→ Directions for this task
Nothing outside the stretch is wanted. Repeat exactly the lines of the listing below from the one that contains "Part Identific" through the one that contains "Driver Information Center", both ends included.

→ Data to examine
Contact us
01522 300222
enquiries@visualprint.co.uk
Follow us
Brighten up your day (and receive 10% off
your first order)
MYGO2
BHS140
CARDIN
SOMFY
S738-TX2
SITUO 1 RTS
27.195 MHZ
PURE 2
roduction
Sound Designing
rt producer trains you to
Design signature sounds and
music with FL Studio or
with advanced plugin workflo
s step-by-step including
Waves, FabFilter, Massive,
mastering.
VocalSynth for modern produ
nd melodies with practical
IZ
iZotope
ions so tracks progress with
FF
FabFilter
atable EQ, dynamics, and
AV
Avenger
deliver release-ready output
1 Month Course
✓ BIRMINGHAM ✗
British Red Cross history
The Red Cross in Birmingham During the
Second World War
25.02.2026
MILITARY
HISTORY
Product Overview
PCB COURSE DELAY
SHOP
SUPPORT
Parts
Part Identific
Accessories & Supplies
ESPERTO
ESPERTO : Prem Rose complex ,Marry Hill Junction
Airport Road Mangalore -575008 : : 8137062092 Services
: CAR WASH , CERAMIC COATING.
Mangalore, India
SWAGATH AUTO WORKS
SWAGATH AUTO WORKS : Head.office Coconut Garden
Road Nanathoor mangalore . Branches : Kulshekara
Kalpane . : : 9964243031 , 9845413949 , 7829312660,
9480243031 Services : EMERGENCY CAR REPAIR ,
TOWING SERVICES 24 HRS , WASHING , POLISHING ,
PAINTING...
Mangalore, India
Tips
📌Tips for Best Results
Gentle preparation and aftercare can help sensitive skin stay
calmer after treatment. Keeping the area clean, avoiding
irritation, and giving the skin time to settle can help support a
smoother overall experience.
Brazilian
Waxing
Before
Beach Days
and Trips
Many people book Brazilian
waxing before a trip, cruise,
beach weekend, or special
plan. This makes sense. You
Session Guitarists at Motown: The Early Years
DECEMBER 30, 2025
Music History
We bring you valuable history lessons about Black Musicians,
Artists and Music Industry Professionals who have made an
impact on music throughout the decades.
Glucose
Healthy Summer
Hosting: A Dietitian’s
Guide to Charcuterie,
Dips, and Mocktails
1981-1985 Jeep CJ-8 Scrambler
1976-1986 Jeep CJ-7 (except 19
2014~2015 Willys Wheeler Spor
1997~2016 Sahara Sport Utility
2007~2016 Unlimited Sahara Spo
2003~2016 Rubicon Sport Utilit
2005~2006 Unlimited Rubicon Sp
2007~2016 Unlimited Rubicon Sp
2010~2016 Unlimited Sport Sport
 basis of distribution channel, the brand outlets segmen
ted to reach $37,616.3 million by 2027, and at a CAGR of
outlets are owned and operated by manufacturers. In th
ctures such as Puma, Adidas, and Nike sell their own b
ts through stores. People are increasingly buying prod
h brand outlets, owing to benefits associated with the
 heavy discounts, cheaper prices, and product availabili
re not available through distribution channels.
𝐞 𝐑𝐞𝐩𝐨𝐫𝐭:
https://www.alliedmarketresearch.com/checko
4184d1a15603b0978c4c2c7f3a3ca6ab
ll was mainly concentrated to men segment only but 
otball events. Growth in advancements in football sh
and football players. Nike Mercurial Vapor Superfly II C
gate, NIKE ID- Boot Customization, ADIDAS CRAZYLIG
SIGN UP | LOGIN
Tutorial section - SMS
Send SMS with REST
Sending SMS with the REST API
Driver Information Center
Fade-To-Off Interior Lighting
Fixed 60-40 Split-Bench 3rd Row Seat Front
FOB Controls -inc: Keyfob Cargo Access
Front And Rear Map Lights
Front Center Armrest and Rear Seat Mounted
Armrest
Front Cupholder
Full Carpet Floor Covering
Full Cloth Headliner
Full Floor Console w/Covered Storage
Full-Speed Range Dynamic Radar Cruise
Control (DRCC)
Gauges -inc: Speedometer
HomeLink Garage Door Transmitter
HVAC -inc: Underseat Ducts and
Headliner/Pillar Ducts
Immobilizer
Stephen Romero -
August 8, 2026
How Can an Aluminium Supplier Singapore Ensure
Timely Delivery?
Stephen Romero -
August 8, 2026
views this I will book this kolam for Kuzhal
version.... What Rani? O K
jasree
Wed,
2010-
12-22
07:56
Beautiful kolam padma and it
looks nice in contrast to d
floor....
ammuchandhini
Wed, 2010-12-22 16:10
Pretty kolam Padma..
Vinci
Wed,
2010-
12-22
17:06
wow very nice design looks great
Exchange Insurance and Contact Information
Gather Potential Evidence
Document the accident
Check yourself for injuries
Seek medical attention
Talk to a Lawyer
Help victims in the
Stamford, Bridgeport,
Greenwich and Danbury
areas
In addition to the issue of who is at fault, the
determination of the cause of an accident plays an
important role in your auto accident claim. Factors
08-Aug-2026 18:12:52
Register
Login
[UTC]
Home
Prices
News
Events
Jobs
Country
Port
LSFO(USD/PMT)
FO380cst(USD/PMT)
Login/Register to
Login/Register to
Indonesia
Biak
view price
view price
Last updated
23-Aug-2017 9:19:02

→ Answer box
Part Identific
Accessories & Supplies
ESPERTO
ESPERTO : Prem Rose complex ,Marry Hill Junction
Airport Road Mangalore -575008 : : 8137062092 Services
: CAR WASH , CERAMIC COATING.
Mangalore, India
SWAGATH AUTO WORKS
SWAGATH AUTO WORKS : Head.office Coconut Garden
Road Nanathoor mangalore . Branches : Kulshekara
Kalpane . : : 9964243031 , 9845413949 , 7829312660,
9480243031 Services : EMERGENCY CAR REPAIR ,
TOWING SERVICES 24 HRS , WASHING , POLISHING ,
PAINTING...
Mangalore, India
Tips
📌Tips for Best Results
Gentle preparation and aftercare can help sensitive skin stay
calmer after treatment. Keeping the area clean, avoiding
irritation, and giving the skin time to settle can help support a
smoother overall experience.
Brazilian
Waxing
Before
Beach Days
and Trips
Many people book Brazilian
waxing before a trip, cruise,
beach weekend, or special
plan. This makes sense. You
Session Guitarists at Motown: The Early Years
DECEMBER 30, 2025
Music History
We bring you valuable history lessons about Black Musicians,
Artists and Music Industry Professionals who have made an
impact on music throughout the decades.
Glucose
Healthy Summer
Hosting: A Dietitian’s
Guide to Charcuterie,
Dips, and Mocktails
1981-1985 Jeep CJ-8 Scrambler
1976-1986 Jeep CJ-7 (except 19
2014~2015 Willys Wheeler Spor
1997~2016 Sahara Sport Utility
2007~2016 Unlimited Sahara Spo
2003~2016 Rubicon Sport Utilit
2005~2006 Unlimited Rubicon Sp
2007~2016 Unlimited Rubicon Sp
2010~2016 Unlimited Sport Sport
 basis of distribution channel, the brand outlets segmen
ted to reach $37,616.3 million by 2027, and at a CAGR of
outlets are owned and operated by manufacturers. In th
ctures such as Puma, Adidas, and Nike sell their own b
ts through stores. People are increasingly buying prod
h brand outlets, owing to benefits associated with the
 heavy discounts, cheaper prices, and product availabili
re not available through distribution channels.
𝐞 𝐑𝐞𝐩𝐨𝐫𝐭:
https://www.alliedmarketresearch.com/checko
4184d1a15603b0978c4c2c7f3a3ca6ab
ll was mainly concentrated to men segment only but 
otball events. Growth in advancements in football sh
and football players. Nike Mercurial Vapor Superfly II C
gate, NIKE ID- Boot Customization, ADIDAS CRAZYLIG
SIGN UP | LOGIN
Tutorial section - SMS
Send SMS with REST
Sending SMS with the REST API
Driver Information Center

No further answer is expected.